That awesome new Cross at Crossroads
by Bill Wundram /Quad-City Times, Davenport, Iowa
There it loomed in the Illinois prairie
sky, like a skyscraper heading for the gray-cloud heavens.
It was peek-a-boo for a moment, a gentle curve and it was
gone from sight one afternoon this week. Then, it was back
again, the biggest cross you ever may see in America.
I first saw it when driving to Florida
through the snows of January; vowed to stop and look-close
when driving home in the alleged springtime of this April.
It is 198 feet high, which makes it about 20 stories tall,
with a cross-arm stretch of 113 feet, which is about 10 stories
horizontally.
Citizens of Effingham, Ill., built it
at the edge of a bean field for no other reason than to bring
hope and assurance to the 50,000 travelers who drive by it
every day at the crossroads of Interstates 57 and 70, giving
it the straight-forward name of the Cross at the Crossroads.
In one day, 35,000 vehicles will pass by the cross; in a
year, 18 million travelers.
Traveling Quad-Citizens are starkly aware
of the new cross on the prairie. It is on a main route to
and from the southland, about 250 miles south of the Q-C.
Snowbirds returning home at this season may likely cut off
at Exit 159 to look, to stretch their necks high toward the
sky in awe at this exceptional monument to hope, thanks,
decency and honesty.
Since the cross was raised last summer,
scores of cards, letters and e-mails have been received by
the city.
“This story is typical,” says
Tom Wright, who owns a furniture store in Effingham and is
one of the lay men and women on the non-profit Cross Foundation,
which administers the cross and raises funds. “A couple
wrote of traveling to the southland, at the crossroads of
marriage because of personal problems. They saw the cross
and overcame differences.”
Others write how the cross is a beacon
offering safety to their driving on the chancy interstates;
some claim a calming influence after seeing this immense
cross in the middle of nowhere.
It was a non-denominational cause, with
churches, civic groups and citizens dipping deep into pockets
to raise the nearly $1 million, which it cost. The cross
went up last summer after four years of planning and fund-raising.
Last autumn it was illuminated, visible for a dozen miles
in the flatland around Effingham.
Why Effingham?
It’s a nice town
of about 12,000, noted for its friendliness. Its only note
of fame, the reference librarian in the town, told me, “was
that terrible hospital fire in 1949 when 50 people died,
some of them newborns and their mothers.” It is not
to say that the cross is any sort of memorial to that terrible
tragedy, but the thought may linger.
“The real inspiration for the cross
was John Schultz, a retired seed company owner from Effingham,” says
the furniture store owner. “He was driving through
Groom, Texas, and spotted a gigantic cross. He thought, ‘Why
not one like it for Effingham?’ It was his idea; he
was one of the founders, and the cross plan was launched.
Statistics are mostly meaningless, easily
forgotten ... the 180 tons of steel used for the cross; the
33 tons of steel footings. What counts are the cars and people
who may receive some comfort from the cross. One group of
travelers, who missed the flight from Boston that struck
one of the World Trade Center twin towers, was driving south
and stopped at the cross to touch it and give thanks for
their escape from death.
The Cross Foundation,
which administers the project, has a Web site (http://www.crossusa.org)

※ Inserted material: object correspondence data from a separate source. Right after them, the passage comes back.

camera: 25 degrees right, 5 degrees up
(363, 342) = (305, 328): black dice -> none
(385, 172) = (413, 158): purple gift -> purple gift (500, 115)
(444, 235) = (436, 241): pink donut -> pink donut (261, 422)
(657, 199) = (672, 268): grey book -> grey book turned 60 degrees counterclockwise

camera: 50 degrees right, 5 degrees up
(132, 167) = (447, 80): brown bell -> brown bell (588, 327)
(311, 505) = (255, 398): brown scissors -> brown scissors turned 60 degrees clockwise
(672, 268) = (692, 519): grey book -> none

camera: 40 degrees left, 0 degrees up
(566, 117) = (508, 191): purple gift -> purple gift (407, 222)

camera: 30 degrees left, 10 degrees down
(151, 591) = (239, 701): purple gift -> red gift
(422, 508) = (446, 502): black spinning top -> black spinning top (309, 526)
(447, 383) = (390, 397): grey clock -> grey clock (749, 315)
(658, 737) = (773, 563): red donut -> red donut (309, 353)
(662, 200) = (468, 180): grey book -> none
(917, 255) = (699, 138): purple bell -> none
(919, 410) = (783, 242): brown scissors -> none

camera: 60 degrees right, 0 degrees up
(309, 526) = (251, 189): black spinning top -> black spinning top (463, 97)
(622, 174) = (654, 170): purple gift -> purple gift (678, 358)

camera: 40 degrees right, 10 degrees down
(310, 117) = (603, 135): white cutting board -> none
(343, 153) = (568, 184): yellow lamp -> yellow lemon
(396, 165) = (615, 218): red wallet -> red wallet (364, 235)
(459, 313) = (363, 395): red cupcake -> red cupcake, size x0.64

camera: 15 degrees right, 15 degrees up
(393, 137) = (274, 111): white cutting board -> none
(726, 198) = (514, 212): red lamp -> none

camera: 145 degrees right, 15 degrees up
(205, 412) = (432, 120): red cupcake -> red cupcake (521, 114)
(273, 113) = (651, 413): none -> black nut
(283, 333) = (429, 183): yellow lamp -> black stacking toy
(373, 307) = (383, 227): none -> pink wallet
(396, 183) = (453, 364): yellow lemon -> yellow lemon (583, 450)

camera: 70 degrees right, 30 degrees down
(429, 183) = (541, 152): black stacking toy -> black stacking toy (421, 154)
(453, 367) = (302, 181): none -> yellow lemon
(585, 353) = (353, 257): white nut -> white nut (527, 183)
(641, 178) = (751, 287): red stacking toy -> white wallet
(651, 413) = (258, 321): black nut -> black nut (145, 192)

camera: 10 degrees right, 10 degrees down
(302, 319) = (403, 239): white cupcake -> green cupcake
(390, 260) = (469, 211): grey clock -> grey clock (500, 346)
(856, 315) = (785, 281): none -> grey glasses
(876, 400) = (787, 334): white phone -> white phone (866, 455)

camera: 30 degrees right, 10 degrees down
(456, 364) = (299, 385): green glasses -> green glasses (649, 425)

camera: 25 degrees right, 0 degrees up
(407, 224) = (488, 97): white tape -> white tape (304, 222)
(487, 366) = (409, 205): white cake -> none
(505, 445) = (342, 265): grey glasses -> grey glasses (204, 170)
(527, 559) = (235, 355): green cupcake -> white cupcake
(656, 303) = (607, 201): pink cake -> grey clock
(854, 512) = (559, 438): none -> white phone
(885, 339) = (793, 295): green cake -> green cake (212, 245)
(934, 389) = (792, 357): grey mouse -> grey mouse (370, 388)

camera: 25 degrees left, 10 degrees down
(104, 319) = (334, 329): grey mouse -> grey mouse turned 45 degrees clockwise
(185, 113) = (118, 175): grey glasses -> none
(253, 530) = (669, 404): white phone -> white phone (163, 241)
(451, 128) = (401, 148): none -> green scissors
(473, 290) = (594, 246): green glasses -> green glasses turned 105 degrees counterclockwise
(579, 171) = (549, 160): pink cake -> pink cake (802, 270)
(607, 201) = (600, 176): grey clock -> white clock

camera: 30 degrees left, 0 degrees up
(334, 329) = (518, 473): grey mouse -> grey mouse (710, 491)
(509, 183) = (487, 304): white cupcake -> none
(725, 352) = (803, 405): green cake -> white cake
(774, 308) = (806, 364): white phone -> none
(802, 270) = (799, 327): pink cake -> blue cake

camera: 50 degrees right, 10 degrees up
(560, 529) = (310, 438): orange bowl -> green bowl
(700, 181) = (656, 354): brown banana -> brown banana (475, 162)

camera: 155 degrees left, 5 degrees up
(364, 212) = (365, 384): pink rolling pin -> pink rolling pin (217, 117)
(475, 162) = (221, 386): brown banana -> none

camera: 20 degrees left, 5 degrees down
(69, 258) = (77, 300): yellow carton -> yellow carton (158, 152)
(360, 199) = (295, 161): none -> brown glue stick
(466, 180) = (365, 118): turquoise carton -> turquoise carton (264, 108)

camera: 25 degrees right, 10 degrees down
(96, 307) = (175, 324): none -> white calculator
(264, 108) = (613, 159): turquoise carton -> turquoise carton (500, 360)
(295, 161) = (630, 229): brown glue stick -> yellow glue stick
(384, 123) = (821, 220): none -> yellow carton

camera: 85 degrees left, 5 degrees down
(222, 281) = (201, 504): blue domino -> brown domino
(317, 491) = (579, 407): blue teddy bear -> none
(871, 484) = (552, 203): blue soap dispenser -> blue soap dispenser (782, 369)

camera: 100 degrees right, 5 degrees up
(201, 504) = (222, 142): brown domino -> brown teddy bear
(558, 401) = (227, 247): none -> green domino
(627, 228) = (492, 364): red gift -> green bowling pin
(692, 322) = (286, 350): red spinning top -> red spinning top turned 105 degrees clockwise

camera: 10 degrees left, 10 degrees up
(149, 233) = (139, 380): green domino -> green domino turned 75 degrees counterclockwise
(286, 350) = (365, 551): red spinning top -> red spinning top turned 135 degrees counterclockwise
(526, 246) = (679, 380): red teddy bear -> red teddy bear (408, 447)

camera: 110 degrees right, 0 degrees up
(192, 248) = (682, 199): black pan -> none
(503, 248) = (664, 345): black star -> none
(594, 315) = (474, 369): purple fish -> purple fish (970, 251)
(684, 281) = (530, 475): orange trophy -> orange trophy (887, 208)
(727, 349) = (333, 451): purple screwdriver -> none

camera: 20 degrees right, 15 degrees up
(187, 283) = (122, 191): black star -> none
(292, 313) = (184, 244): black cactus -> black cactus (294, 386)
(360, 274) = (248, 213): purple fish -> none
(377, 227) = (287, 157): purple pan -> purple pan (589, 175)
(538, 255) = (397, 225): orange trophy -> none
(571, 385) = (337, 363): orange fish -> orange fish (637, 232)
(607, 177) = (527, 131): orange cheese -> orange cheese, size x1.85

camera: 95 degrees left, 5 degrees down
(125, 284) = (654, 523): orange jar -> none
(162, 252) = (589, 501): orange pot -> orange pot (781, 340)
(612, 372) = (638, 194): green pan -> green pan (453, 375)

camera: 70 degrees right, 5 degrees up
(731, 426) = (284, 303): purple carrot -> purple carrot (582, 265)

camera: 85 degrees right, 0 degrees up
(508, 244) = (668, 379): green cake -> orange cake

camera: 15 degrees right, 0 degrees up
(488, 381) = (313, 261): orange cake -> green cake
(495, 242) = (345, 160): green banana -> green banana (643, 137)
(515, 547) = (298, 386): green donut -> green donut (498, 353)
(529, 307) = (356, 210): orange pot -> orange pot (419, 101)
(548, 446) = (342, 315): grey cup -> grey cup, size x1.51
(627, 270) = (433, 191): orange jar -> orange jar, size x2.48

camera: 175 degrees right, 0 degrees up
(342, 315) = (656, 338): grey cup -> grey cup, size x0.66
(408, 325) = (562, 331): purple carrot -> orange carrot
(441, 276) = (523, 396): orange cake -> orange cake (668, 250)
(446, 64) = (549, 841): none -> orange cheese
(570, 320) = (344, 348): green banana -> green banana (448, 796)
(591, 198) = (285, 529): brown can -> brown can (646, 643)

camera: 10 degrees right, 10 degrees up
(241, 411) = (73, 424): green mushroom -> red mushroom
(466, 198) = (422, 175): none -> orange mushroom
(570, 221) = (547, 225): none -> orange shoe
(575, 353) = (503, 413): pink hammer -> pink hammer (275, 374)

and an enthusiastic group of supporters, Protestant and
Catholic clergy, teachers and business people. The foundation — staffed
by volunteers —has ambitious plans.
Stations of the
Cross, with audio narration, are next, followed by a small
chapel and an amphitheater. A volunteer says, “The cross is new, but already is
getting much attention.” A group of Corvette owners
held services there last year, appropriate for all those
wheels because it is so close to the interstates.